A native vegetable in Kaga prefecture, Kaga cucumbers are larger and wider than common Japanese cucumbers. The flesh is thick and has a dense texture, and can be used in cooking. It has such substance that it can even be featured in a main dish.
In the summertime, serve this dish chilled, and the ankake thick sauce will cool you down nicely.
The imitation crab meat is optional. Minced chicken or shrimp also goes well in this recipe.
Light soy sauce enhances the color of the fresh green cucumbers better than regular soy sauce.

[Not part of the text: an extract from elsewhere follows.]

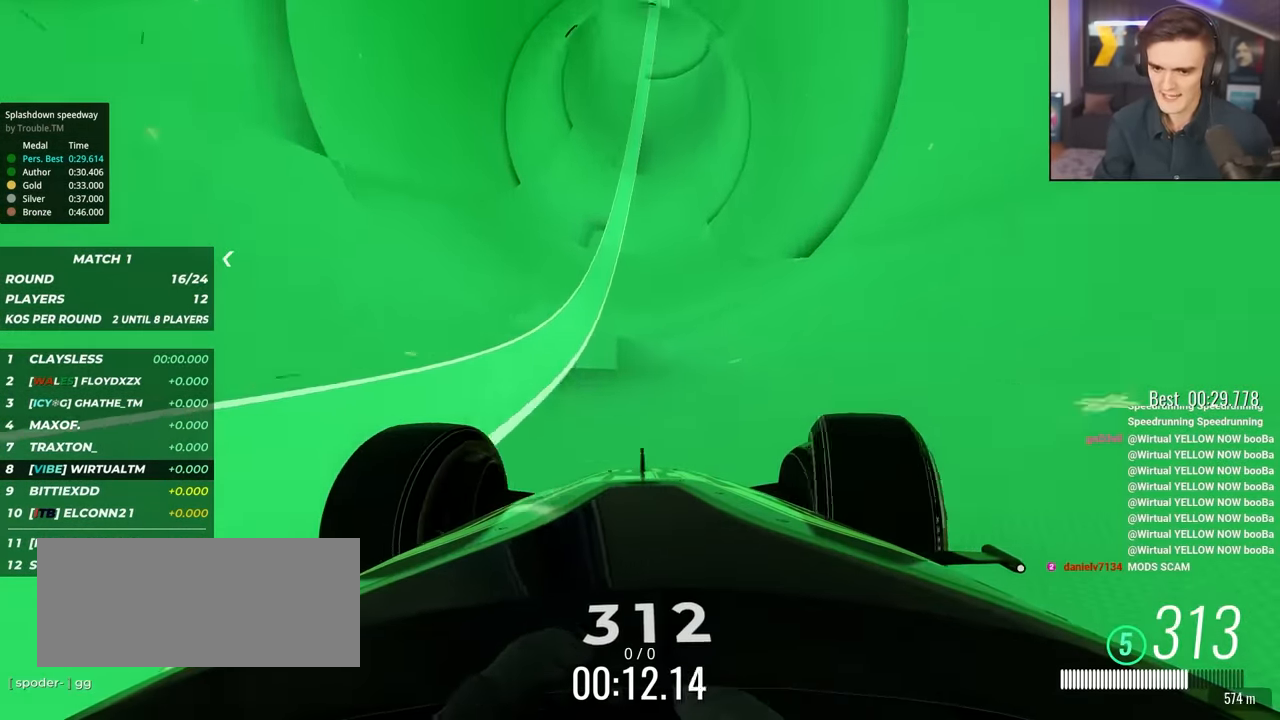
{"keys": ["right", "up"], "events": [[217, "right", "down"], [400, "right", "up"], [500, "right", "down"]]}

This dish will also be delicious if you use your homegrown overgrown fat cucumbers to make this dish, too. Recipe by @rinrinmaru
Cooking Instructions
- 1
This is a Kaga variety cucumber. It's just one of Kaga's vegetables that is in season. It's more than twice as thick and long as a common Japanese cucumber! Peel the skins before cooking.
- 2
Cut the cucumber into 3-mm thick slices. Although they look like regular cucumbers, the seeds are also large, like the cucumber itself.
- 3
Quarter the slices and scoop out seeds with a spoon. The slices in the background still have seeds, and the seeds of those in the foreground are removed.
- 4
Put dashi stock, sugar, and thick cucumber slices into a pot, and heat.
- 5
Once the pot comes to a boil, add the ingredients marked with a ★, and simmer for about 5 minutes.
- 6
They should have a nice crisp texture after boiling for around 5 minutes. If you prefer a softer texture, boil longer.
- 7
Add shredded imitation crab meat sticks, continue simmering, then remove from the heat and stir in the ☆ katakuriko dissolved in water.
- 8
While stirring, return to heat, and remove from heat once the broth thickens, then leave to cool.
- 9
It's better and the flavors are infused better after the dish has chilled thoroughly. On warm days, chill in the refrigerator.